Mount a remote storage service like an S3 bucket as a Windows drive letter that any application can read and write.
Port an existing Linux FUSE-based file system to Windows using Dokany's FUSE compatibility wrapper.
Build a virtual file system that exposes database records or API data as browsable files and folders in Windows Explorer.
Requires installing the Dokany kernel driver with admin rights before any file system code can mount a volume.

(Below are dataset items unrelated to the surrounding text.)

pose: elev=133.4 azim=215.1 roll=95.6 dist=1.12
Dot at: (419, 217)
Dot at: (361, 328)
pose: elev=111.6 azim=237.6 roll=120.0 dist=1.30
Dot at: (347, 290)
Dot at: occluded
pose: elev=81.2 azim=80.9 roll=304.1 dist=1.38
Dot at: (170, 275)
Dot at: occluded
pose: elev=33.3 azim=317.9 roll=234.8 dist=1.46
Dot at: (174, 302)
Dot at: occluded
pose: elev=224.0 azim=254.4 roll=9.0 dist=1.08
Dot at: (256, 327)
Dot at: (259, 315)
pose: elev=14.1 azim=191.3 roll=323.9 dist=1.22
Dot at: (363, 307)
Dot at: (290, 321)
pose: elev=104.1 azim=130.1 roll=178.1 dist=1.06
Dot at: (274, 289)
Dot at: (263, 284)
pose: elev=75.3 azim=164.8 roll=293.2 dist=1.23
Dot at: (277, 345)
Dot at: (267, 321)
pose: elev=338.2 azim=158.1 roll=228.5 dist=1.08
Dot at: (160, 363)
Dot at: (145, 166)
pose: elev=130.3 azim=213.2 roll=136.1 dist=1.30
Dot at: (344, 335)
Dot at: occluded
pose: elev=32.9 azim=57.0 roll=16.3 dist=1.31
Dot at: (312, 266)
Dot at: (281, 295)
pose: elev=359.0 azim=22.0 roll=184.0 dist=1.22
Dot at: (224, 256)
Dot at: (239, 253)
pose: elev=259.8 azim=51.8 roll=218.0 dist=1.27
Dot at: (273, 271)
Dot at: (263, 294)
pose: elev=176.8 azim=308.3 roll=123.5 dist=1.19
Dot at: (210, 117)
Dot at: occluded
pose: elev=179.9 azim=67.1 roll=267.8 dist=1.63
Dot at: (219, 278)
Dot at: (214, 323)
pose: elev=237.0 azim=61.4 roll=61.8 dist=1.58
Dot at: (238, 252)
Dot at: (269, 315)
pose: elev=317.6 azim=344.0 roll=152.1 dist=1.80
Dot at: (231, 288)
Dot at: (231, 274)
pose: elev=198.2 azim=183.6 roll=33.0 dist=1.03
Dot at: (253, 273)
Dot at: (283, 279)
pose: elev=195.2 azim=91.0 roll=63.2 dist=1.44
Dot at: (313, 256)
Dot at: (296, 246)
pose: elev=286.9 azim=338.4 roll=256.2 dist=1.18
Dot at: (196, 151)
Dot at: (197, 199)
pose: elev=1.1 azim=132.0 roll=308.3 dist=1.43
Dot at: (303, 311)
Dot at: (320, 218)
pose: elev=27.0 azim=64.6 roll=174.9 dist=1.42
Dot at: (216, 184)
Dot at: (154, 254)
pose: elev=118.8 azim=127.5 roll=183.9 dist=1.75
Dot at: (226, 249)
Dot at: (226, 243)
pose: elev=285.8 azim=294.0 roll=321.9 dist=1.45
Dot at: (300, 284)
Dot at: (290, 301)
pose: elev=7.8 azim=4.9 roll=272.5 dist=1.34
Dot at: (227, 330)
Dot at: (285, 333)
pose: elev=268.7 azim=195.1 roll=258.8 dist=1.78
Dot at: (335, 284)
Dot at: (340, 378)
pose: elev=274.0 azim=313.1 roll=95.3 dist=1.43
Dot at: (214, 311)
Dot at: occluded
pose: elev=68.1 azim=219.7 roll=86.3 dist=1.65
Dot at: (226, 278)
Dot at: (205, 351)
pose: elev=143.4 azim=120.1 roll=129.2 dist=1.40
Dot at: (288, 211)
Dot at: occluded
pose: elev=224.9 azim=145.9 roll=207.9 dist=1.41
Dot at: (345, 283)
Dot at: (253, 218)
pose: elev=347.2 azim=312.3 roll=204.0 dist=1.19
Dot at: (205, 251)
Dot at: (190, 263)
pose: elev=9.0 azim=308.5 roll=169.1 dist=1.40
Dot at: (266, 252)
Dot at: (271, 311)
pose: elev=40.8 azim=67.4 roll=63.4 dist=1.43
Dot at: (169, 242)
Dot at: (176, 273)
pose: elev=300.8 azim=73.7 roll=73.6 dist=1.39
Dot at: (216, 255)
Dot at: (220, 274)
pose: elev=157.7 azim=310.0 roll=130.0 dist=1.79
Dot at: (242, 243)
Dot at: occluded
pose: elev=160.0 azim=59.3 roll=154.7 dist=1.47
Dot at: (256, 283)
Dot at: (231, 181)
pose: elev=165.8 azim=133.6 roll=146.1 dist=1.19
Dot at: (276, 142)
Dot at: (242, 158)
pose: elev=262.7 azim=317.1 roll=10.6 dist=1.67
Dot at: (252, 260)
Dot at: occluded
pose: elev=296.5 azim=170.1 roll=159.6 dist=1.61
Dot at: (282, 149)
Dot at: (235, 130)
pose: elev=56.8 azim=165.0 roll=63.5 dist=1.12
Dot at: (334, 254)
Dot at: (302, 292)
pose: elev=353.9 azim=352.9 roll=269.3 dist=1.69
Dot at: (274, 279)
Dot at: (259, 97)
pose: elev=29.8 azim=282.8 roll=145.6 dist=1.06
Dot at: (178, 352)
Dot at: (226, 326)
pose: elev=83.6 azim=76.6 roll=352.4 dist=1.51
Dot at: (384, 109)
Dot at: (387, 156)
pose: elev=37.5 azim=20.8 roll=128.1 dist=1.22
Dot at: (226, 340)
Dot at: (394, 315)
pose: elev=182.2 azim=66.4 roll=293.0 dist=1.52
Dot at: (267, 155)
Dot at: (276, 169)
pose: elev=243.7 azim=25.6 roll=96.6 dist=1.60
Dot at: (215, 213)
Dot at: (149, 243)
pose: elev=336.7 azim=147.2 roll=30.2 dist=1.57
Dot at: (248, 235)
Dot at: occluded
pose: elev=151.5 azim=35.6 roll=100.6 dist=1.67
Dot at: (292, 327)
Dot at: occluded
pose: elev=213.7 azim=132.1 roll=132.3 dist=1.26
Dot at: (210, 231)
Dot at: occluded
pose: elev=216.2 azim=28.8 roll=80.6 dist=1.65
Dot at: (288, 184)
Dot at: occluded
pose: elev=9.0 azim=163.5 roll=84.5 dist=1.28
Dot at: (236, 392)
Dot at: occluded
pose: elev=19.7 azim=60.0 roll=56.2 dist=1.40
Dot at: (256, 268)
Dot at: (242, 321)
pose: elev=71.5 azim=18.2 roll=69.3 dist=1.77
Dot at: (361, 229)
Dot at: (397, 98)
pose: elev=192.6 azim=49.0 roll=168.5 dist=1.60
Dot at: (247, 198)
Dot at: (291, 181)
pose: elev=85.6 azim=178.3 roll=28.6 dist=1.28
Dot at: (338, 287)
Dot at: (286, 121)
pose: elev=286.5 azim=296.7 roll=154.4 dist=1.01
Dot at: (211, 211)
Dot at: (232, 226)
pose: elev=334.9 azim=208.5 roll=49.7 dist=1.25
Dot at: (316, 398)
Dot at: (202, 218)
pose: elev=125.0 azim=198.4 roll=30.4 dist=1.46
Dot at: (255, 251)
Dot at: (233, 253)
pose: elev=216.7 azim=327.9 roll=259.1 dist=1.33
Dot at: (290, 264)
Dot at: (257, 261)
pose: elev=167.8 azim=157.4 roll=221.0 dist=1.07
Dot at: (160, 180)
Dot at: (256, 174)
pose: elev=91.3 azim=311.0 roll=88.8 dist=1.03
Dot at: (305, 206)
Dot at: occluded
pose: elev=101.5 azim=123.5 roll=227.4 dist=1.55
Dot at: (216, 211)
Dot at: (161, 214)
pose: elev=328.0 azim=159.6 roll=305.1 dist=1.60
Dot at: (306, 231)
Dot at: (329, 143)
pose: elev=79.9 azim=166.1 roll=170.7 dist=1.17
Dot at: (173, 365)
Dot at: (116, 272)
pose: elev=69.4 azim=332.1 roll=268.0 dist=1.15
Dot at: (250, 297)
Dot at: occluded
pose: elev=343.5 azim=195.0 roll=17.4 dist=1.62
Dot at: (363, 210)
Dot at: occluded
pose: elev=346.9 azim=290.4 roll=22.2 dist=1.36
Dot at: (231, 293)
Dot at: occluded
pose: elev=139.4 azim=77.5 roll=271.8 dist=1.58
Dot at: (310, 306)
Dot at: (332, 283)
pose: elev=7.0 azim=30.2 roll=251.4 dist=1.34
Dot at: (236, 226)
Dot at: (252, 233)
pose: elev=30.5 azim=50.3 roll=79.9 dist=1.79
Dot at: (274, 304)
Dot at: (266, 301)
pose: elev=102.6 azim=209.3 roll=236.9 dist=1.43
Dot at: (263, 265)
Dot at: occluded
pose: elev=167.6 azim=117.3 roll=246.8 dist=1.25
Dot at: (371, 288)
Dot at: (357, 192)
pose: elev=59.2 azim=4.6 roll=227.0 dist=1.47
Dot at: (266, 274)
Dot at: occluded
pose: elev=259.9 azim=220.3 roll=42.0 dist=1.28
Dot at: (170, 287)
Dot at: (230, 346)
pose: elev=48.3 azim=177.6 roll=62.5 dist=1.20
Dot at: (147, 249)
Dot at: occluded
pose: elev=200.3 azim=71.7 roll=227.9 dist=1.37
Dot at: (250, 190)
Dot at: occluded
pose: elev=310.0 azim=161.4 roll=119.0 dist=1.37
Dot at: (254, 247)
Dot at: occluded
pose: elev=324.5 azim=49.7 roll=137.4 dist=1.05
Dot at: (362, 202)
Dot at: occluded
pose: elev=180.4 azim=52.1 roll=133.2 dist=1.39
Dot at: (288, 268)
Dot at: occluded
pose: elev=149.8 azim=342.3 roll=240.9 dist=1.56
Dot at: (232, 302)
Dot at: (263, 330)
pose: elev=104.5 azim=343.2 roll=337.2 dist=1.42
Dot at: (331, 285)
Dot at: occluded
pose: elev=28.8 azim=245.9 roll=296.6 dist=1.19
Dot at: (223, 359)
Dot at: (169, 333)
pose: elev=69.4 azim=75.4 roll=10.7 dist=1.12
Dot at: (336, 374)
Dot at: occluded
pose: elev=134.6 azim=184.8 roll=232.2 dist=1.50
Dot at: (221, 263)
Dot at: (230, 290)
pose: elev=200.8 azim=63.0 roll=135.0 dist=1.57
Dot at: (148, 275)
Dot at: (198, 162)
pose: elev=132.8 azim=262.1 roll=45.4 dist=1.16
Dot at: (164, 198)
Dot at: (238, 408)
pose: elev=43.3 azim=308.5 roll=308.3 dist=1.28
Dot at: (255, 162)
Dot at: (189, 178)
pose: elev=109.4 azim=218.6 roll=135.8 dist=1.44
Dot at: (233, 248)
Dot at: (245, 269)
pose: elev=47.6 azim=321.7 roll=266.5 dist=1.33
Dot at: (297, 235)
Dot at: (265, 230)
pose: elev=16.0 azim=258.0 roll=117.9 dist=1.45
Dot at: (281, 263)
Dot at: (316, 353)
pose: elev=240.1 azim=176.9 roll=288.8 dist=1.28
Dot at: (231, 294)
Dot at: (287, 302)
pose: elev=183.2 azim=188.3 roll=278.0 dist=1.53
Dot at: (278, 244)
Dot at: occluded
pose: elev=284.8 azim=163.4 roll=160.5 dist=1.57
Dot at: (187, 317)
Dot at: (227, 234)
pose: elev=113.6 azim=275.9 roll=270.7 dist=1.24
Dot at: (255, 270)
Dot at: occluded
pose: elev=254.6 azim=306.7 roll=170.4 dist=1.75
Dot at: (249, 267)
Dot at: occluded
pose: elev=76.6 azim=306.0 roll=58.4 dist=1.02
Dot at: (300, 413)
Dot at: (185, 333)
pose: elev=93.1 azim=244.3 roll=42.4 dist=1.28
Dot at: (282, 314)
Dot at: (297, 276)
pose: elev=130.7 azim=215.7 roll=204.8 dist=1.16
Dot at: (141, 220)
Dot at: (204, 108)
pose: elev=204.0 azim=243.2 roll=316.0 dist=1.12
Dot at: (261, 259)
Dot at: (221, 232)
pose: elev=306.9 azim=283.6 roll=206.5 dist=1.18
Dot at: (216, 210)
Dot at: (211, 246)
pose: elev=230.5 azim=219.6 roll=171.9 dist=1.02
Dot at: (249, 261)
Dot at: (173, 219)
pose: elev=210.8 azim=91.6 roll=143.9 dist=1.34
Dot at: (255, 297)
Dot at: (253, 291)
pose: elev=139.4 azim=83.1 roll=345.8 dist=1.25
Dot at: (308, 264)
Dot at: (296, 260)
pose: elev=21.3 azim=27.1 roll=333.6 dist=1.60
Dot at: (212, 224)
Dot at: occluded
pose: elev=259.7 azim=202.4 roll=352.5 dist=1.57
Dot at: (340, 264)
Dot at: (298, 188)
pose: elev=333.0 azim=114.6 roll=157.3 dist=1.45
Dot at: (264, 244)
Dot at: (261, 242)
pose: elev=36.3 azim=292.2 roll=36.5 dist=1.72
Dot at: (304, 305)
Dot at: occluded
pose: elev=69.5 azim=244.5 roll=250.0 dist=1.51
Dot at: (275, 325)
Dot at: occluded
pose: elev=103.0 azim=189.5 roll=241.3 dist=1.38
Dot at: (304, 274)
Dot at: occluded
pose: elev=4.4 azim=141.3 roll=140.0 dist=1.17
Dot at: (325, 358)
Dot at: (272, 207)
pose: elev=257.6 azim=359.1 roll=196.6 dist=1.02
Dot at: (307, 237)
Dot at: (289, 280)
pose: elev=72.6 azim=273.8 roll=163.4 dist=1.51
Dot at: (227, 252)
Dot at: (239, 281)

Dokany is a library for Windows that lets developers create custom file systems without writing a kernel-mode device driver. A file system is the layer of software that controls how files are stored, named, and accessed on a disk or in memory. On Windows, building one normally requires writing low-level driver code that runs in the most privileged part of the operating system, which is difficult to develop and risky to debug. Dokany provides a bridge so that a developer can instead write their file system logic as an ordinary program in user space, where crashes are isolated and debugging is straightforward. The approach is similar to FUSE, which is a well-established tool that serves the same purpose on Linux. Dokany ships with a FUSE compatibility wrapper, so existing FUSE-based file systems written for Linux can often be brought to Windows with little or no modification. Internally, Dokany consists of a user-mode library (a DLL) and a kernel-mode driver that it ships with. When a Windows application tries to open, read, or write a file on a Dokany-managed volume, those requests pass through the kernel driver, which then calls back into the developer's own code via the library. From Windows Explorer's perspective, a Dokany file system looks like any other mounted drive. The project supports Windows 7 through Windows 11 and recent Windows Server versions, on x86, x64, ARM, and ARM64 hardware. It can be installed via the releases page on GitHub, or with the package managers Chocolatey and winget. The library components are licensed under the LGPL, and the sample programs under the MIT license. Dokany is itself a maintained fork of an older abandoned project called Dokan.